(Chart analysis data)
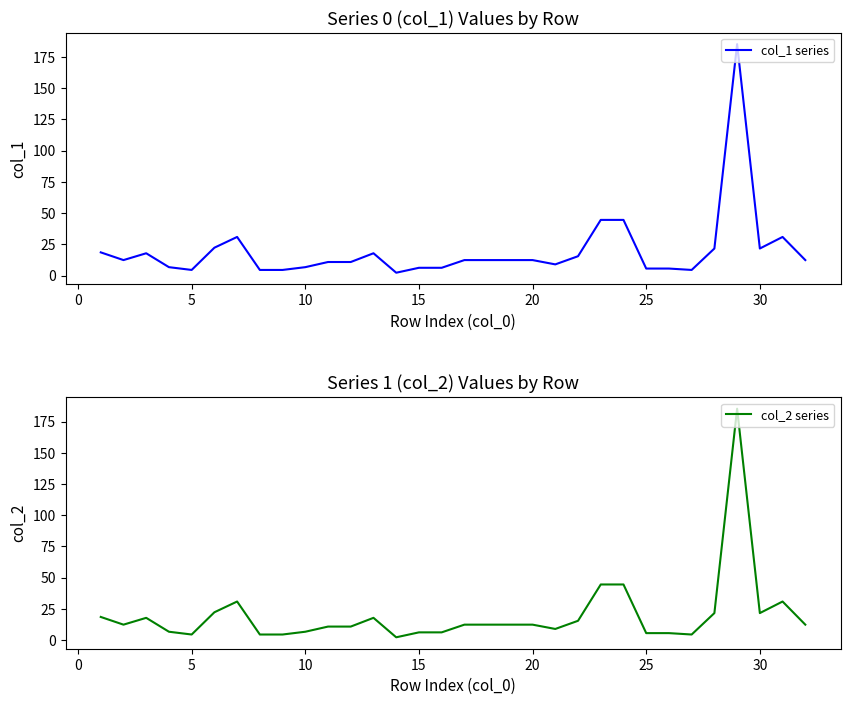

True or false: col_1 series and col_2 series cross at least once.

False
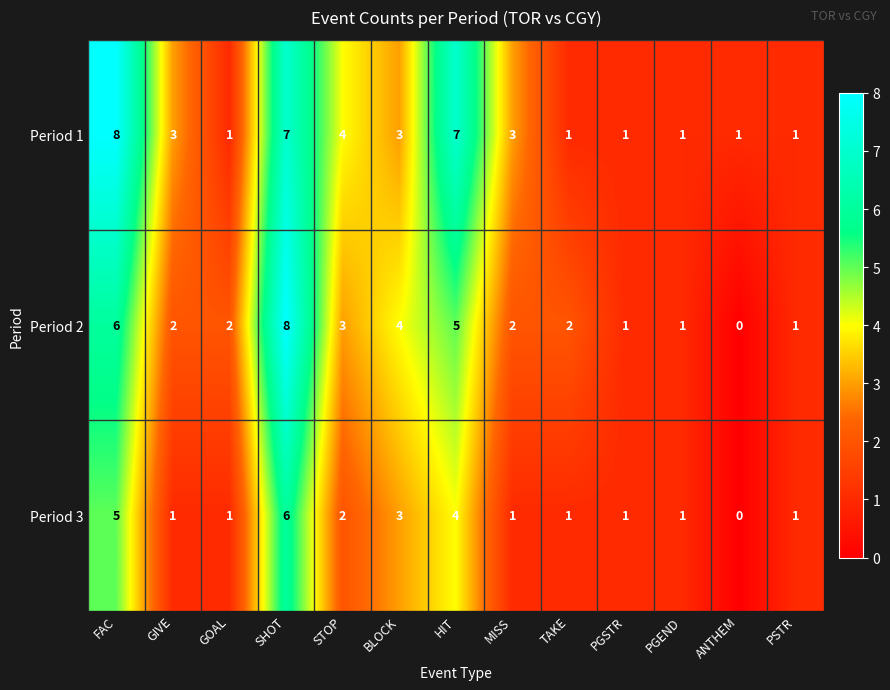

Which series has the widest spread of values?

Period 2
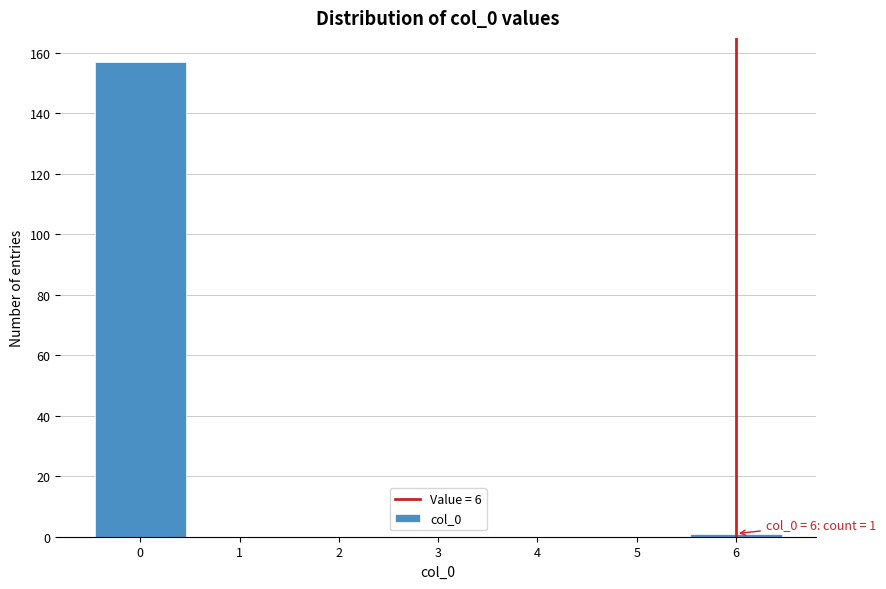

Over which range of the x-axis is the bar tallest?

-0.5 to 0.5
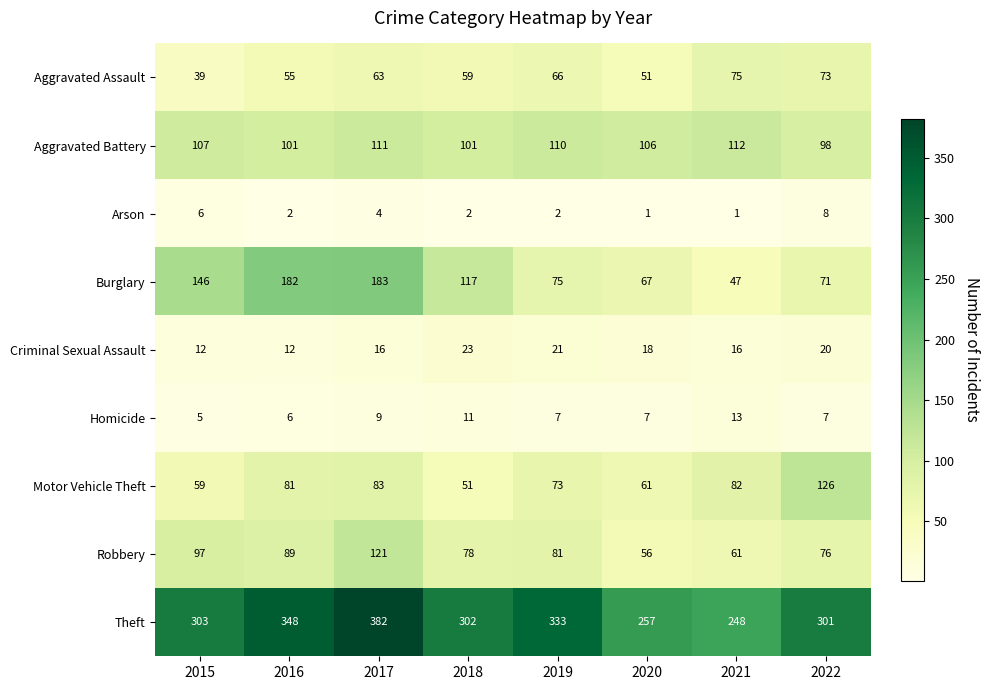

Which series has the largest total across all categories?

Theft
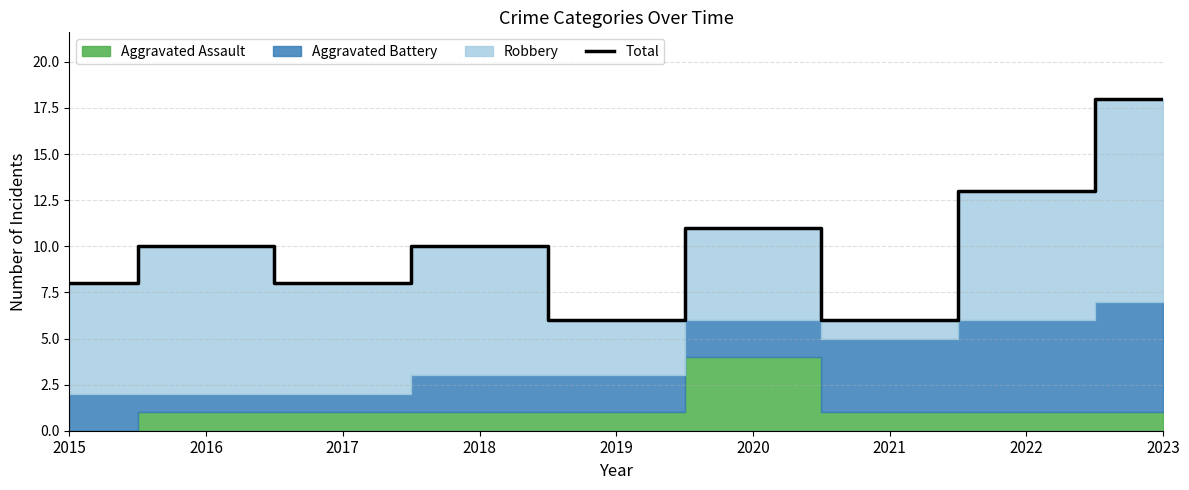

Which has a higher value, 2016 or 2017?

2016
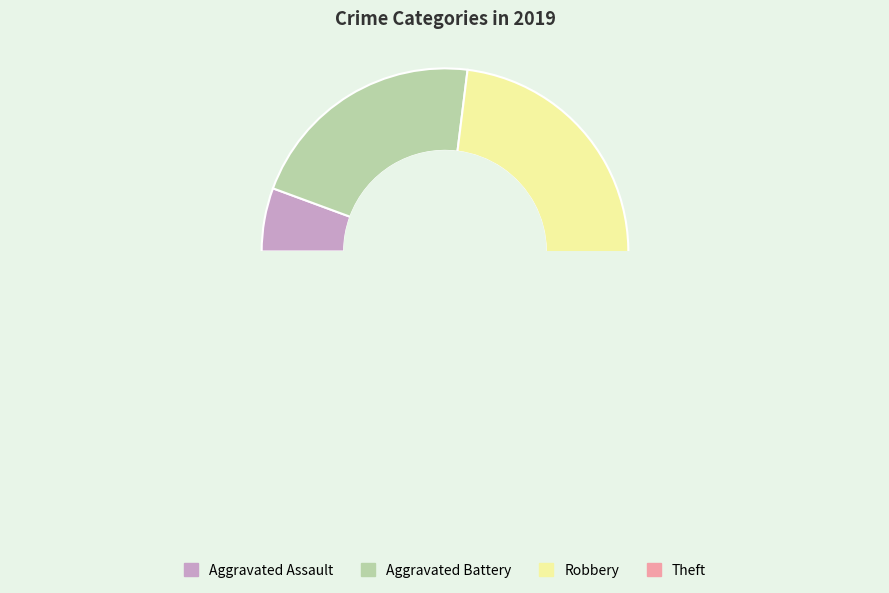

Is Theft the majority of the pie?

No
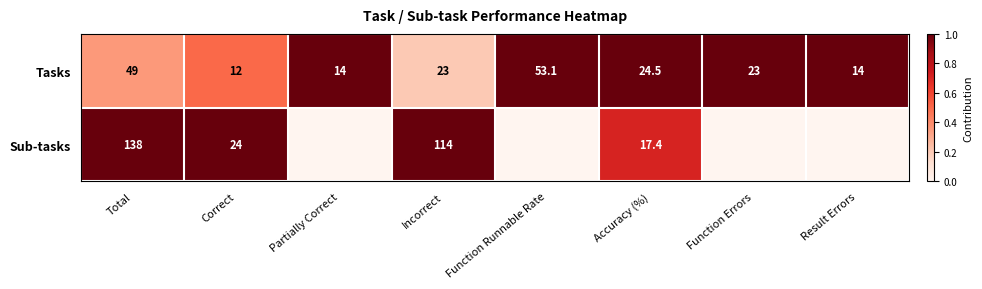

Between Total and Incorrect, which series saw the biggest shift?

Tasks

Task item
Print all of the records above word for word, leaving out the pictures.

Answer for the task
True or false: col_1 series and col_2 series cross at least once.

False

Which series has the widest spread of values?

Period 2

Over which range of the x-axis is the bar tallest?

-0.5 to 0.5

Which series has the largest total across all categories?

Theft

Which has a higher value, 2016 or 2017?

2016

Is Theft the majority of the pie?

No

Between Total and Incorrect, which series saw the biggest shift?

Tasks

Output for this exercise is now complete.